The reason for the greater drain is manifold, but one of the main reasons is that LTE devices use MIMO (multiple in, multiple out) technology to receive, well, multiple signals, thus enabling faster speeds.

Also, at the moment since 4G is still quite new, the phone must switch between 4G and 3G networks as needed and while on 3G it will constantly ping on the 4G spectrum to see if it’s available.

Quad core CPUs can actually help improve battery life over dual-core - Nvidia’s Tegra 3 has a 4+1 core design, where the +1 is a lower spec core requiring less power that comes into use when less processor activities are in play.

But much of the quad-cores much touted battery saving relies on software based system optimisation which is still in its early stages. Certainly many users are not reporting an overly impressive battery experience from their quad-core phones.  

On the die

But the big issue comes from the fact that there are no quad-core processors with integrated LTE chips - something that would vastly improve on the battery life. Both Qualcomm and Nvidia make LTE radios and quad-core processors, but the two haven’t been paired on the die as of yet.

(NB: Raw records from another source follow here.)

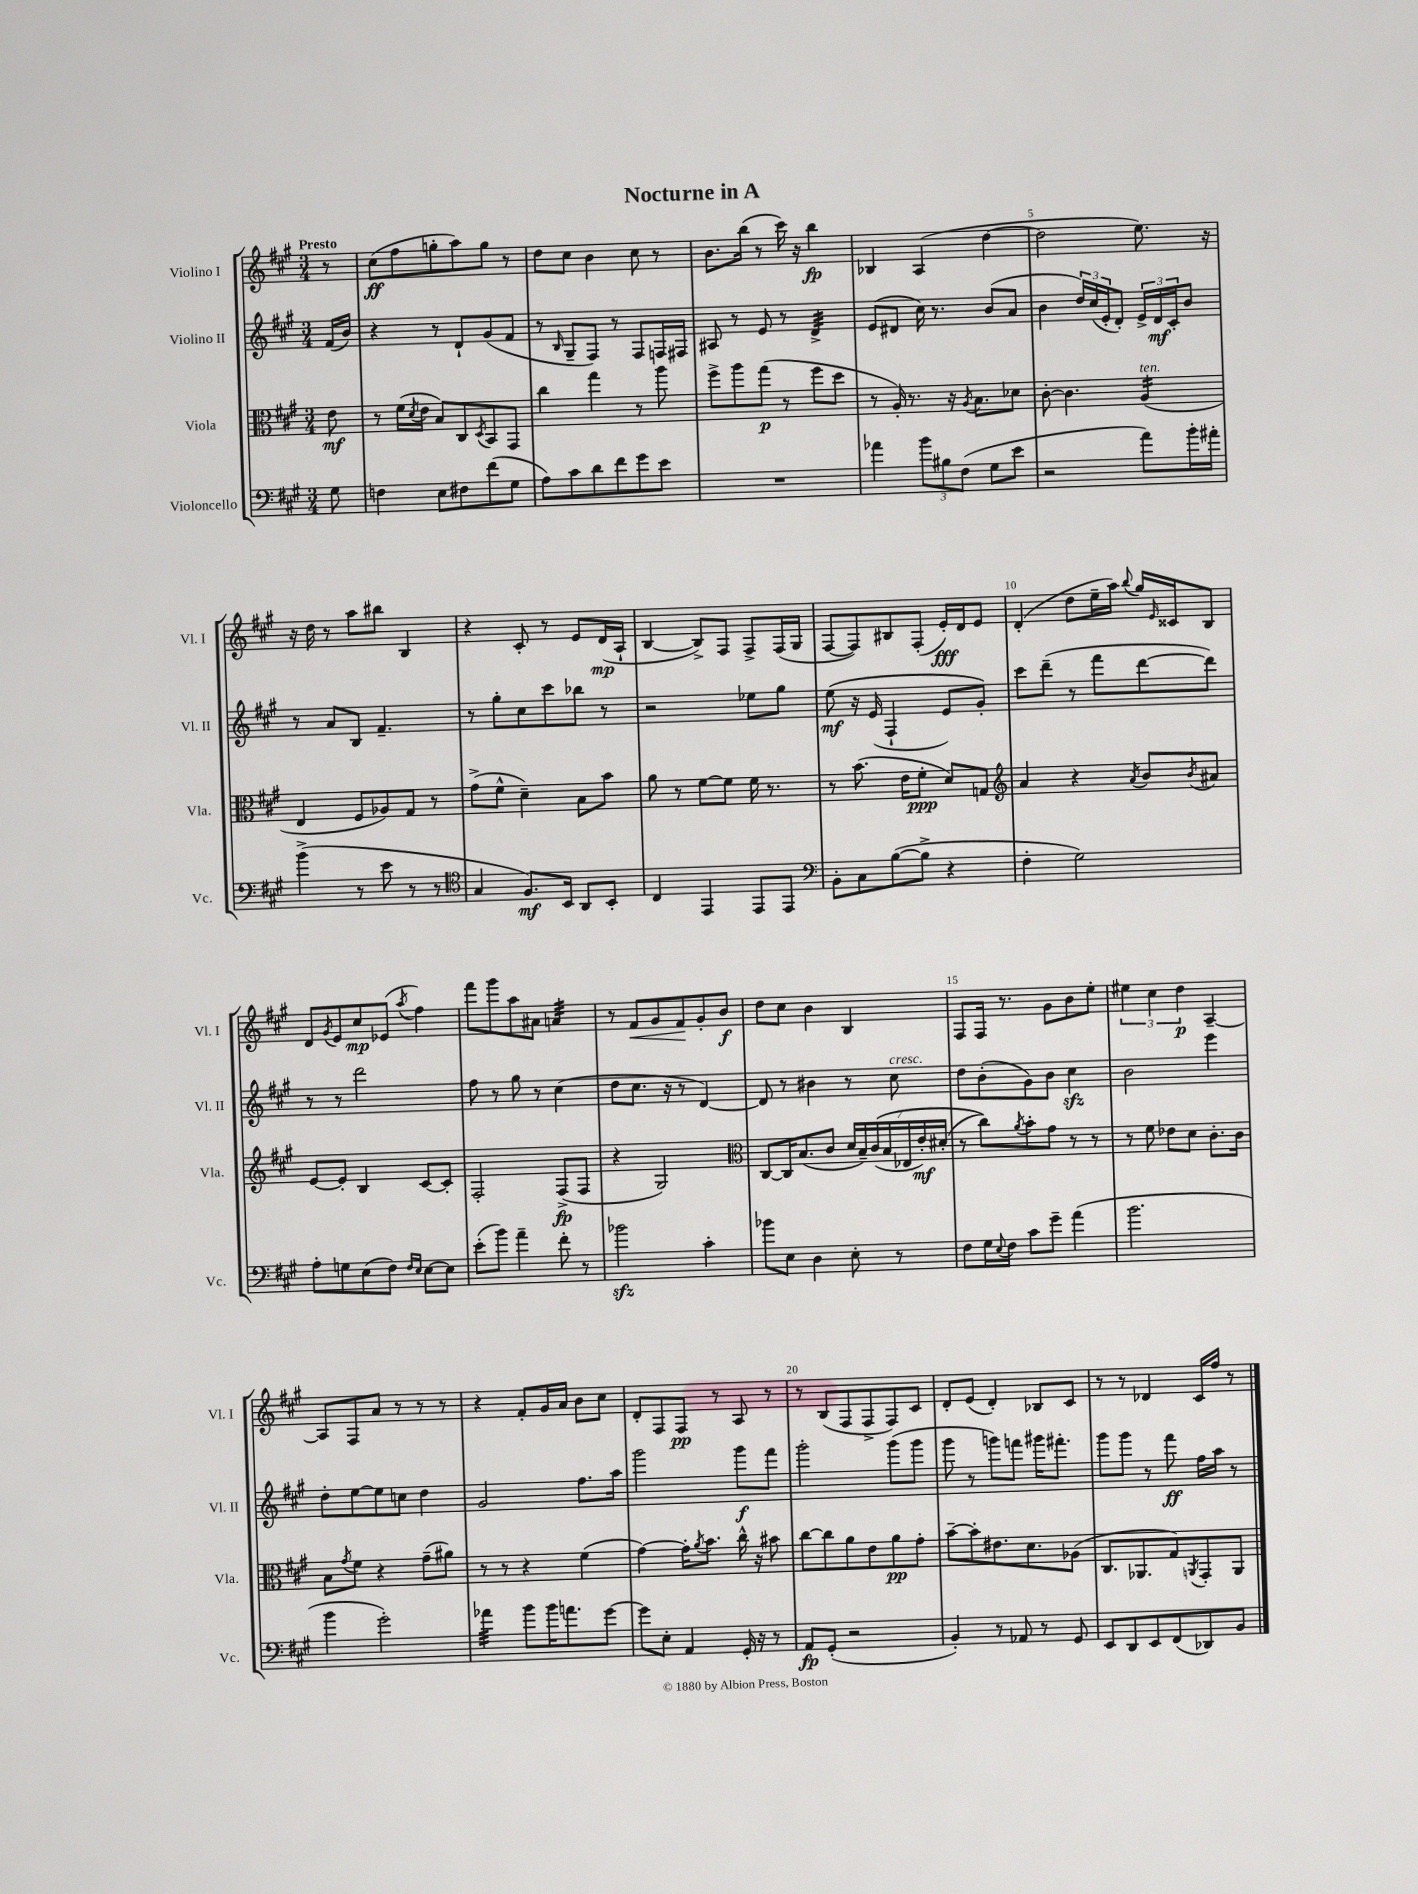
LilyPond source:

\header { title = "Nocturne in A" }
<<
\new StaffGroup <<
\new Staff = "s0" \with { instrumentName = "Violino I" shortInstrumentName = "Vl. I" } {
    \clef treble \key a \major \numericTimeSignature \time 3/4 \partial 8 \tempo "Presto"
    r8 |
    cis''8\ff( fis''8 g''8-. a''8) g''8 r8 |
    d''8 cis''8 b'4 cis''8 r8 |
    b'8. b''16( r8 cis'''16) r16 b''4\fp |
    bes4 a4( d''4~ |
    d''2 e''8.) r16 |
    r16 d''16 r8 a''8 bis''8 b4 |
    r4 cis'8-. r8 e'8 d'16\mp( a16-! |
    b4~ b8->) fis8 fis8-> fis16( gis16 |
    fis8~ fis8) bis8 fis8-.( e'16-.\fff) d'16 e'8 |
    d'4-.( d''8 e''16-- a''16) \appoggiatura { b''8 } gis''16 \grace { e'16 } cisis'16 b8 |
    d'8 \acciaccatura { gis'8 } e'8 cis''8\mp ees'8( \acciaccatura { a''8 } fis''4) |
    fis'''8 gis'''8 a''8 ais'8 a'4:32 |
    r8 fis'8\< gis'8 fis'8\! gis'8-. b'8\f |
    d''8 cis''8 b'4 b4 |
    fis8 fis16 r8. gis'8 b'8 e''8-. |
    \tuplet 3/2 { eis''4 cis''4 d''4\p } a4~-- |
    a8 fis8 a'8 r8 r8 r8 |
    r4 fis'8-. gis'16 a'16 b'8 cis''8 |
    d'8-. fis8 fis8\pp r8 a8 r8 |
    r8 b8( fis8 fis8-> fis8) cis'8 |
    d'8-. e'8( d'4-.) bes8 cis'8 |
    r8 r8 des'4 cis'16 fis''16 r8 \bar "|." |
}
\new Staff = "s1" \with { instrumentName = "Violino II" shortInstrumentName = "Vl. II" } {
    \clef treble \key a \major \numericTimeSignature \time 3/4 \partial 8
    fis'16( b'16) |
    r4 r8 d'8-! gis'8( fis'8 |
    r8 \grace { b16 } gis8-- fis8) r8 fis8 f16 fis16 |
    ais8 r8 e'8 r8 d'4:32-> |
    e'8( dis'8 cis''16) r8. b'8( a'8 |
    b'4 \tuplet 3/2 { d''16) cis''16( e'16-. } d'8-.) \tuplet 3/2 { e'16-> d'16\mf cis'16-. } b'8 |
    r8 a'8 b8 fis'4.-- |
    r8 gis''8-. cis''8 cis'''8 bes''8 r8 |
    r2 ees''8 gis''8 |
    e''8\mf\( r16 e'16( fis4-! e'8) gis'8-.\) |
    cis'''8 d'''8--( r8 fis'''8 d'''8~ d'''8) |
    r8 r8 d'''2 |
    fis''8 r8 gis''8 r8 cis''4( |
    d''8 cis''8. r16 r8 d'4~) |
    d'8 r8 bis'4 r8 cis''8^\markup { \italic "cresc." } |
    d''8 b'8-.( gis'8) b'8 cis''4\sfz |
    b'2 e'''4 |
    d''8-. e''8~ e''8 c''8 d''4 |
    gis'2 fis''8. a''16 |
    gis'''2 gis'''8\f fis'''8 |
    gis'''2-. gis'''8( gis'''8 |
    gis'''8 r8 g'''8) f'''8 gis'''16 fis'''8.-. |
    gis'''8 gis'''8 r8 fis'''8\ff fis''16 a''16 r8 \bar "|." |
}
\new Staff = "s2" \with { instrumentName = "Viola" shortInstrumentName = "Vla." } {
    \clef alto \key a \major \numericTimeSignature \time 3/4 \partial 8
    e'8\mf |
    r8 fis'16( \acciaccatura { d'8 } e'16 b8) cis8 \acciaccatura { d8 } b,8 gis,8 |
    cis''4 gis''4 r8 a''8 |
    fis''8-> a''8 gis''8\p( r8 fis''8 d''8 |
    r8 a16-.) r8. r16 \acciaccatura { a8 } b8. des'8 |
    cis'8~-. cis'4. a4:16^\markup { \italic "ten." }( |
    e4 fis8 aes8) gis8 r8 |
    gis'8->( fis'8-^ d'4--) b8 b'8 |
    a'8 r8 fis'8~ fis'8 fis'16 r8. |
    r8 b'8.( e'16 fis'8-.\ppp d'8) g8 |
    \clef treble a'4 r4 \acciaccatura { a'8 } b'8 \acciaccatura { b'8 } ais'8 |
    e'8~ e'8-. b4 cis'8~ cis'8-. |
    fis2-. fis8->\fp( fis8 |
    r4 gis2) |
    \clef alto cis8~ cis16 b8.( cis'8 \tuplet 7/4 { d'16 b16--) cis'16(\( b16 ees16 e'16-.\mf) dis'16-.( } |
    r8 cis''8)\) \acciaccatura { a'8 } b'8-. gis'8 r8 r8 |
    r8 fis'8 ees'8 d'8 cis'8.-. cis'16 |
    b8 \acciaccatura { gis'8 } fis'8 r4 gis'8--( ais'8) |
    r8 r8 r4 fis'4( |
    gis'4~) gis'16-. \acciaccatura { a'8 } b'8. cis''16-^ r16 bis'8 |
    cis''8~ cis''8 a'8 e'8 a'8\pp gis'8-. |
    b'8~-- b'8-. eis'8. d'8. aes8( |
    cis8. aes,8. gis8) \acciaccatura { a,8 } gis,8-. a,8 \bar "|." |
}
\new Staff = "s3" \with { instrumentName = "Violoncello" shortInstrumentName = "Vc." } {
    \clef bass \key a \major \numericTimeSignature \time 3/4 \partial 8
    gis8 |
    f4 e8 fis8 fis'8( gis8 |
    a8) cis'8 d'8 fis'8 gis'8 e'8 |
    R2. |
    aes'4 \tuplet 3/2 { b'8 bis8 fis8( } gis8 e'8 |
    r2 a'8) b'16-. ais'16-. |
    b'4->( r8 e'8 r8 r8 |
    \clef tenor gis4 fis8.\mf) b,16 a,8 b,8-. |
    cis4 e,4 e,8 e,8 |
    \clef bass b,8-. cis8 b8~( b8-> r4 |
    fis4-. gis2) |
    a8-. g8 e8( fis8) \grace { fis16 e16 } e8~ e8 |
    e'8-.( b'8) a'4-- fis'8-. r8 |
    bes'2\sfz cis'4-. |
    bes'8 e8 d4 e8-. r8 |
    fis8 gis16 \appoggiatura { e8 } fis16 cis'8 gis'8-- a'4( |
    b'2. |
    b'4 gis'2-.) |
    aes'4:32 b'8 b'16 a'8. gis'8~ |
    gis'8 e8-. a,4 gis,16-. r16 r8 |
    a,8\fp gis,8-.( r2 |
    b,4-.) r8 aes,8 r8 gis,8 |
    e,8 d,8 e,8 fis,8( des,8) b,8 \bar "|." |
}
>>
>>
\layout { \context { \Score \override BarNumber.break-visibility = ##(#f #t #t) barNumberVisibility = #(every-nth-bar-number-visible 5) } }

That’s set to change - both companies have LTE integrated quad-core CPUs on the horizon. Qualcomm have the MSM8974, a quad-core 2-2.5GHz processor using the Krait architecture and with LTE (in Qualcomm terminology MSM devices have radios on-chip). That’s been timelined for the start of 2013.

Nvidia, meanwhile, has the Tegra Grey series – that’s still a codename, following Nvidia’s superheros naming conventions (Jean Grey of X-Men fame). The Grey will be a Quad ARM Cortex A9 and have the integrated version of Nvidia’s Icera LTE radio - that’s looking tentative at Q3 2012.

That’s not to say these will be the first time you can get a quad-core LTE phone of course. Manufacturers are still able to release a quad-core device with a separate LTE chip - it’ll just be open to the battery issues we were discussing earlier.

LG’s LS970 is said to have a 1.5GHz Snapdragon S4 with LTE and Fujitsu are meant to be working on the Arrows X LTE, with a Tegra 3 processor and a third party LTE radio - although that will be Japan only.

So, if you’ve been holding off on a new phone waiting for a phone like the HTC One X or the Samsung Galaxy S3 to hit Telstra with their full quad-core glory, you might need to revise that idea - or be prepared to wait for a while longer.